1898 | Bakumovka

We Happy Few

Anton Chekhov offers some life advice.

A change took place in me in those few hours while I was in my brother’s house. In the evening, while we were having tea, the cook laid a plate of gooseberries on the table.

They had not been bought but were my brother’s own gooseberries, plucked for the first time since the bushes were planted. He laughed with joy, and for a minute or two, he looked in silence at the gooseberries with tears in his eyes. He could not speak for excitement, then put one into his mouth, glanced at me in triumph, like a child at last being given its favorite toy, and said, “How good they are!”

He went on eating greedily and saying all the while, “How good they are! Do try one.”

They were hard and sour, but as Pushkin said, the illusion that exalts us is dearer to us than ten thousand truths. I saw a happy man, one whose dearest dream had come true, who had attained his goal in life, who had got what he wanted, and was pleased with his destiny and with himself. In my idea of human life, there is always some alloy of sadness, but now at the sight of a happy man, I was filled with something like despair. And at night it grew on me.

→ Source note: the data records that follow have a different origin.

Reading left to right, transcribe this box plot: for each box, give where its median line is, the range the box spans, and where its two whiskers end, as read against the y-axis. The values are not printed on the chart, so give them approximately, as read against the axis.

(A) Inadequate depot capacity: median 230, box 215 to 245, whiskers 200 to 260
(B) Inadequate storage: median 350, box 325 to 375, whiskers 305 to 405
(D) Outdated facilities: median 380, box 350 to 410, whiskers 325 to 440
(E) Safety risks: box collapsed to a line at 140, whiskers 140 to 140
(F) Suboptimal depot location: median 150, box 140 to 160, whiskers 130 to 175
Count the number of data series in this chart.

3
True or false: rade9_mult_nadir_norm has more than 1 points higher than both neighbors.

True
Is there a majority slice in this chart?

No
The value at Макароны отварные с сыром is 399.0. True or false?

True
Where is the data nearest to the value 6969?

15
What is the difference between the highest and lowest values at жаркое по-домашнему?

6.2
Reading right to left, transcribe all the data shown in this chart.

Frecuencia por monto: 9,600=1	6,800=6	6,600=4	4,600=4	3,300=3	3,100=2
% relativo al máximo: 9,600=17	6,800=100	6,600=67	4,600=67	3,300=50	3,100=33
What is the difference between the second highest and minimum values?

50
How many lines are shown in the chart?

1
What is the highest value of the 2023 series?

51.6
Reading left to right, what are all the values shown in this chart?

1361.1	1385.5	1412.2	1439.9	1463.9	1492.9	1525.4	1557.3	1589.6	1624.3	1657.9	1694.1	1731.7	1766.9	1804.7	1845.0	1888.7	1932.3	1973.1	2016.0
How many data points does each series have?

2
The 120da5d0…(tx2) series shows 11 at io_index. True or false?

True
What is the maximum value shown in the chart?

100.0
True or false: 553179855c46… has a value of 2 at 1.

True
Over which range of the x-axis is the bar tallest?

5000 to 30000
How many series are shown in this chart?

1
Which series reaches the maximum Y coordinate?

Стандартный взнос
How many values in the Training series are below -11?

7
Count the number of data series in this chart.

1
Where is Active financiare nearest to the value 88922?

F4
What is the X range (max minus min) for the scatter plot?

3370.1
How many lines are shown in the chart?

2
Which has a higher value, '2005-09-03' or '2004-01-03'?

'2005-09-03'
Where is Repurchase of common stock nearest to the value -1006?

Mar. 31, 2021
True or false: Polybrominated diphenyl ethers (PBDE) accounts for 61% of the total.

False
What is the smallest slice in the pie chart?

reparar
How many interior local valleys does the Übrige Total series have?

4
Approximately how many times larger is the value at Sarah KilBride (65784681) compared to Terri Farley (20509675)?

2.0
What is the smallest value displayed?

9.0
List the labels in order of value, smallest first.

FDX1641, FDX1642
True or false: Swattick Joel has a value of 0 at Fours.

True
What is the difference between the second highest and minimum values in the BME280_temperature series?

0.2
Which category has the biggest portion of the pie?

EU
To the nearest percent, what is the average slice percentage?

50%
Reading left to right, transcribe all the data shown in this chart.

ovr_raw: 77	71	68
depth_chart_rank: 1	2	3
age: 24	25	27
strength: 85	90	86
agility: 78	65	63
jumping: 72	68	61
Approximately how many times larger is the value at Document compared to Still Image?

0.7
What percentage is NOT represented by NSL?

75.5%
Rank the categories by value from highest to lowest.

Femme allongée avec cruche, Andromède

A bed was made up for me in the room near my brother’s, and I could hear him, unable to sleep, going again and again to the plate of gooseberries. I thought, “After all, what a lot of contented, happy people there must be! What an overwhelming power that means. I look at this life and see the arrogance and idleness of the strong, the ignorance and bestiality of the weak, the horrible poverty everywhere, overcrowding, drunkenness, hypocrisy, falsehood. Meanwhile, in all the houses, all the streets, there is peace. Out of fifty thousand people who live in our town, there is not one to kick against it all. Think of the people who go to the market for food. During the day they eat; at night they sleep, talk nonsense, marry, grow old, piously follow their dead to the cemetery. One never sees or hears those who suffer, and all the horror of life goes on somewhere behind the scenes. Everything is quiet, peaceful, and against it all there is only the silent protest of statistics. So many go mad, so many gallons are drunk, so many children die of starvation. And such a state of things is obviously what we want. Apparently, a happy man feels so only because the unhappy bear their burden in silence, but for which happiness would be impossible. It is a general hypnosis. Every happy man should have someone with a little hammer at his door to knock and remind him that there are unhappy people, and that however happy he may be, life will sooner or later show its claws, and some misfortune will befall him—illness, poverty, loss—and then no one will see or hear him, just as he now neither sees nor hears others. But there is no man with a hammer, and the happy go on living, just a little fluttered with the petty cares of everyday, like an aspen tree in the wind—and everything is all right.

I take it as a prime cause of the present confusion of society that it is too sickly and too doubtful to use pleasure frankly as a test of value.

—Rebecca West, 1939

That night I was able to understand how I, too, had been content and happy. I, too, at meals or out hunting, used to lay down the law about living, and religion, and governing the masses. I, too, used to say that teaching is light, that education is necessary, but that for simple folk, reading and writing is enough for the present. Freedom is a boon, I used to say, as essential as the air we breathe, but we must wait. Yes—I used to say so, but now I ask: Why do we wait? What considerations keep us fast? I am told we cannot have everything at once, and that every idea is realized in time. But who says so? Where is the proof that it is so? You refer me to the natural order of things, to the law of cause and effect, but is there order or natural law in that I, a living, thinking creature, should stand by a ditch until it fills up, or is narrowed, when I could jump it or throw a bridge over it? Tell me, I say, why should we wait? Wait, when we have no strength to live, and yet must live and are full of the desire to live!

I left my brother early the next morning, and from that time on I found it impossible to live in town. The peace and the quiet of it oppress me. I dare not look in at the windows, for nothing is more dreadful to see than the sight of a happy family, sitting around a table having tea. I am an old man now and am no good for the struggle. I commenced late. I can only grieve within my soul and fret and sulk. At night my head buzzes with the rush of my thoughts and I cannot sleep. Ah! If I were young! If I were young.

Don’t be satisfied, don’t let yourself be lulled to sleep. While you are young, strong, wealthy, do not cease to do good! Happiness does not exist, nor should it, and if there is any meaning or purpose in life, they are not in our peddling little happiness but in something reasonable and grand. Do good!

Russian author Anton Chekhov.
Contributor

Anton Chekhov

From “Gooseberries.” Born in southwest Russia, the young Chekhov moved to Moscow and became a doctor while also writing the short stories and plays that would make him famous. The idea of happiness often appears in the fragmented thoughts he collected in his notebooks. “It usually takes as much time to feel happy as to wind up one’s watch,” he wrote. Several years later he added, “How intolerable people are sometimes who are happy and successful in everything.”